"'My master is Numerius Vedius Vindex. He is asleep.' (They swallowed that awful lie, they did not realize how bad their own road was.) 'We are on our way to Villa Vedia.'

"They looked sour enough at that, I promise you, and I made out that they were Satronians for certain. The two fellows exchanged a glance, thanked me politely and went on.

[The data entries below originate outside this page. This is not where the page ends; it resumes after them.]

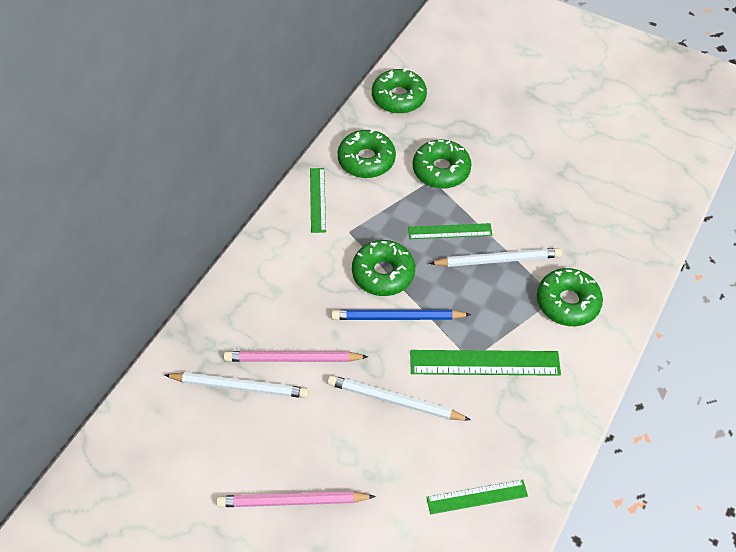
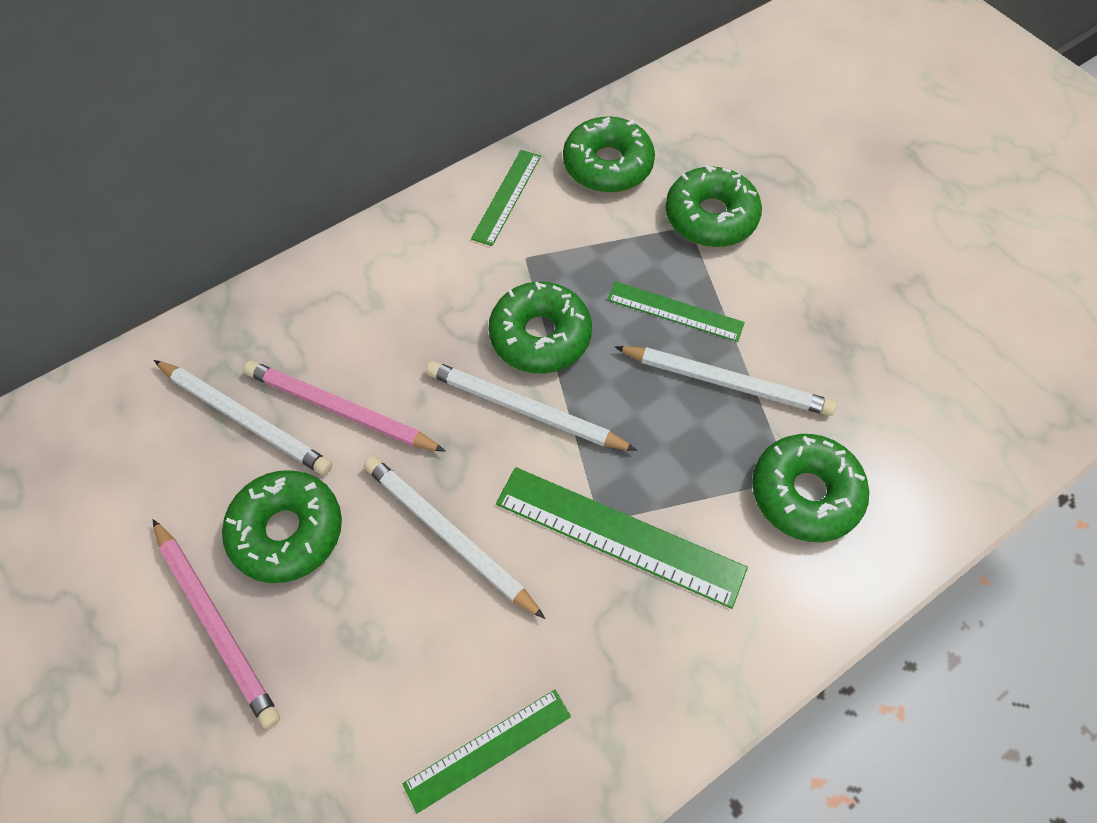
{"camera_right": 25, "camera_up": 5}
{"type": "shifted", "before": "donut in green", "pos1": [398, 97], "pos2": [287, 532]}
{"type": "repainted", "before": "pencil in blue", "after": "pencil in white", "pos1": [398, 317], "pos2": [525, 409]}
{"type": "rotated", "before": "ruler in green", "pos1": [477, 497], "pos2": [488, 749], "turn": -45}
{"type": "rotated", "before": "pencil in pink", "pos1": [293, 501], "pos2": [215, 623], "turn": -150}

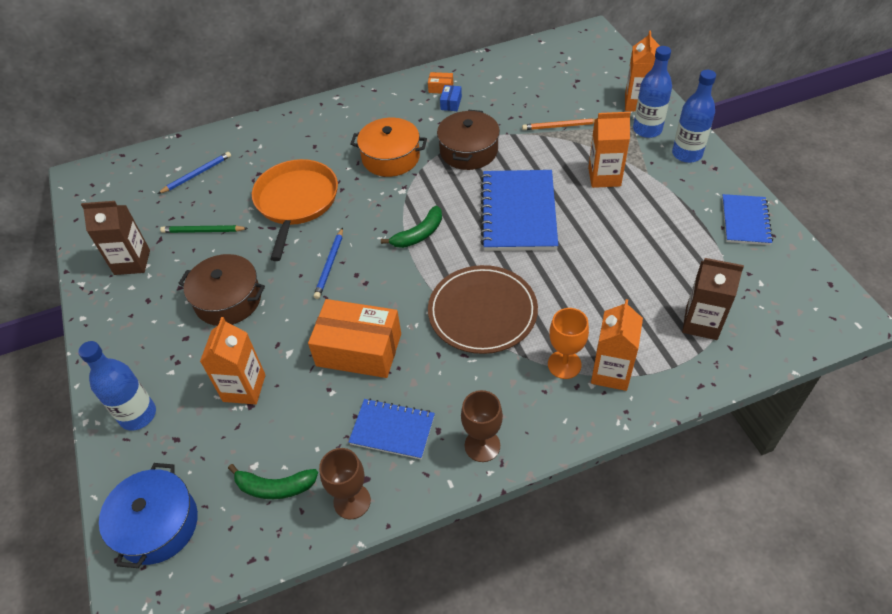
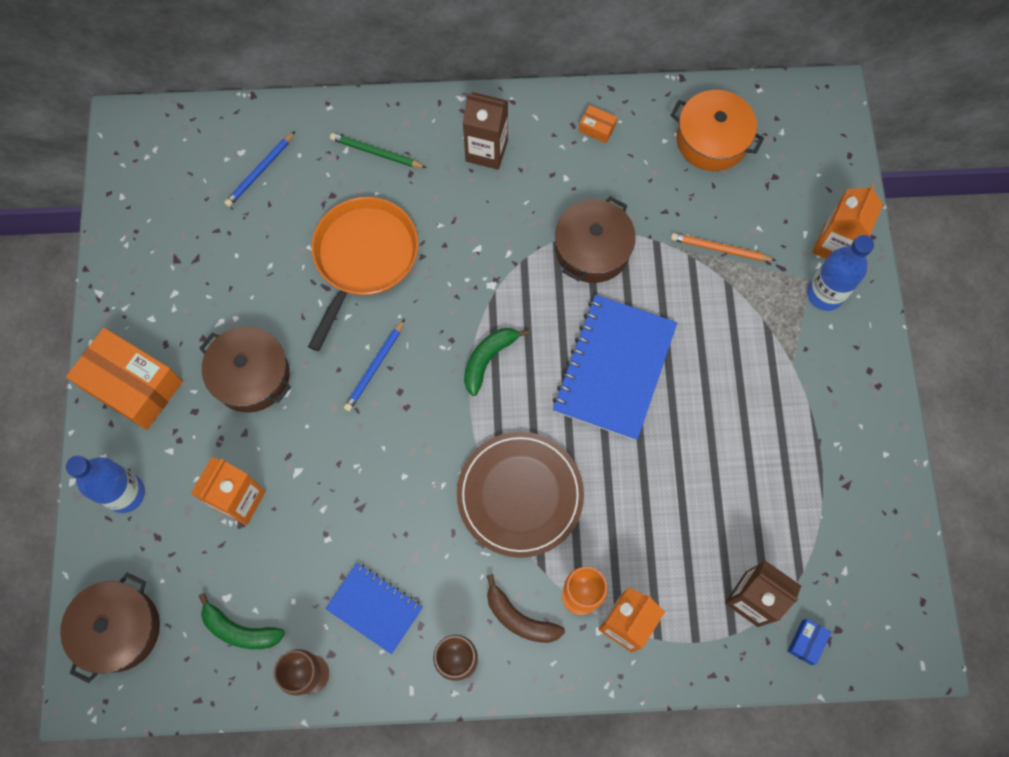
{"camera_right": 15, "camera_up": 20}
{"type": "gone", "before": "bottle in blue", "pos1": [687, 154]}
{"type": "shifted", "before": "box in blue", "pos1": [451, 103], "pos2": [806, 642]}
{"type": "gone", "before": "carton in orange", "pos1": [604, 177]}
{"type": "shifted", "before": "pot in orange", "pos1": [391, 157], "pos2": [712, 140]}
{"type": "rotated", "before": "pencil in blue", "pos1": [197, 174], "pos2": [260, 171], "turn": 150}
{"type": "gone", "before": "notebook in blue", "pos1": [745, 221]}
{"type": "shifted", "before": "carton in brown", "pos1": [132, 262], "pos2": [486, 151]}
{"type": "rotated", "before": "banana in green", "pos1": [419, 234], "pos2": [488, 359], "turn": 150}
{"type": "shifted", "before": "pencil in green", "pos1": [203, 231], "pos2": [376, 153]}
{"type": "shifted", "before": "box in orange", "pos1": [359, 350], "pos2": [133, 385]}
{"type": "repainted", "before": "pot in blue", "after": "pot in brown", "pos1": [157, 524], "pos2": [119, 629]}
{"type": "new", "after": "banana in brown", "pos2": [519, 618]}

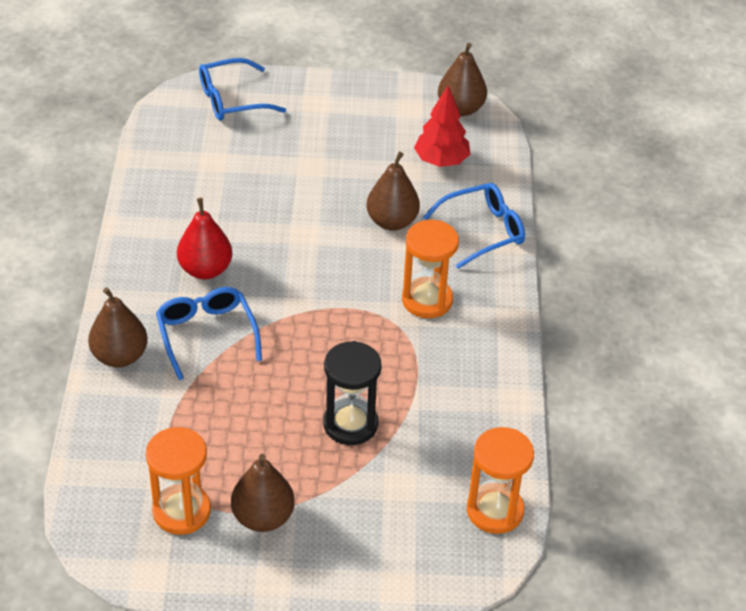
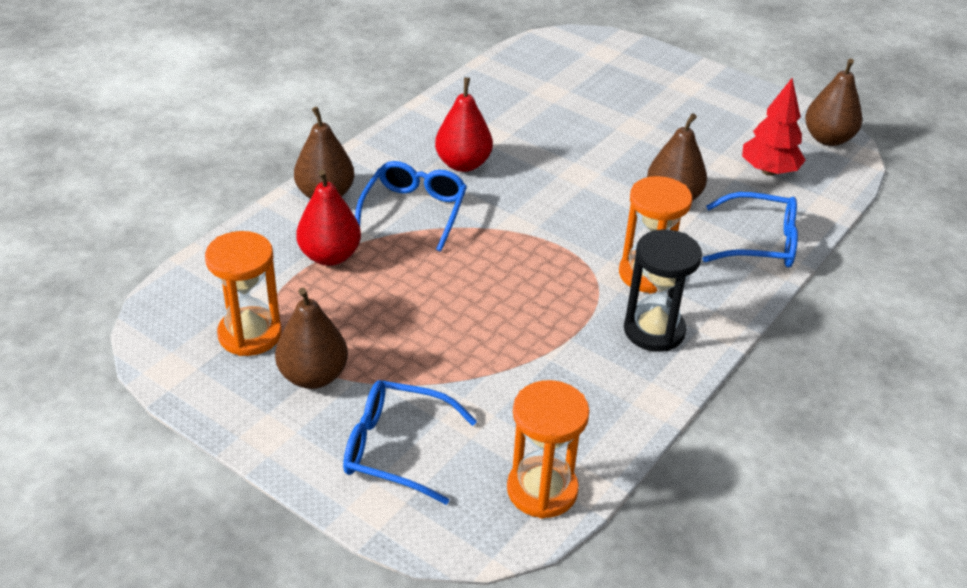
{"camera_right": 35, "camera_up": -5}
{"type": "shifted", "before": "glasses in blue", "pos1": [231, 100], "pos2": [395, 448]}
{"type": "shifted", "before": "hourglass in black", "pos1": [350, 424], "pos2": [654, 330]}
{"type": "new", "after": "pear in red", "pos2": [330, 256]}

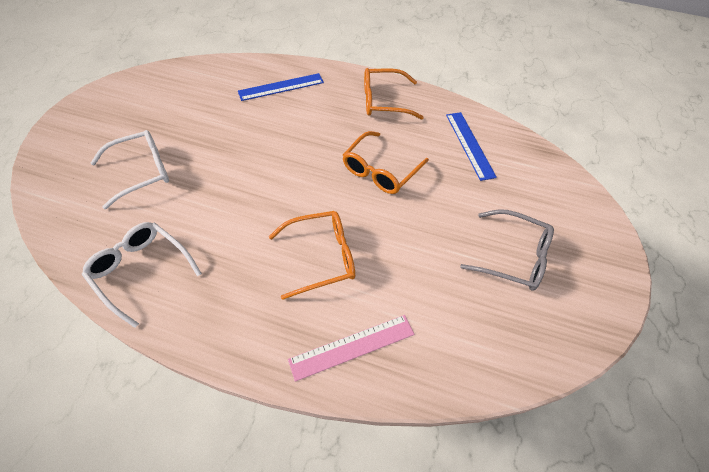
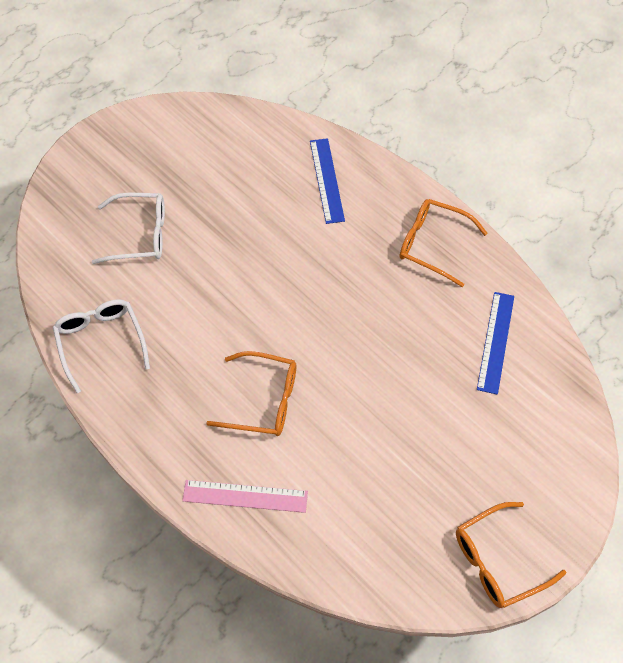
{"camera_right": 30, "camera_up": 5}
{"type": "rotated", "before": "ruler in blue", "pos1": [281, 87], "pos2": [327, 180], "turn": 75}
{"type": "shifted", "before": "glasses in orange", "pos1": [381, 170], "pos2": [499, 560]}
{"type": "gone", "before": "glasses in grey", "pos1": [512, 256]}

"I knew the entrance to the Satronian estate by the six big chestnut- trees, you had often described them to me; and I knew the next private road by the single huge plane tree. But when we crossed the second bridge, the little one, I went over that round hill and did not recognize the foot of your road when we came to it. I was for going on. Dromanus called from behind the curtains of the litter:

"'This is Hedulio's road: turn to the right.'

"I was stubborn and sang back at him:

"'Hedulio has told me all about this country. This is not his land. It is further on at the next brook.'

"We went on over the next bridge past the entrance to the south, and I felt more and more that Dromanus was right and I was wrong, and yet I grew more and more stubborn. When we passed the sixth bridge and I saw the stream getting bigger and turning to the left, I knew I was wrong. At the crossroads I realized we were at the entrance to Villa Vedia, but I would not give up, I took the left-hand turn and went down stream. Beyond the first bend in the road we found ourselves approaching a long, straggling, one-street village of tall, narrow stone houses along the eastern bank of the little river. By the road, just before the first house, watching five goats, was a boy, a boy with a crooked twitching face.

"'The village idiot,' I put in. 'They can never let him out of sight and he is always beside the road.'

"He was not too big an idiot to tell us it was Vediamnum."

"He was enough of an idiot," I said, "to forget you, and your question the next minute. The boy is almost a beast."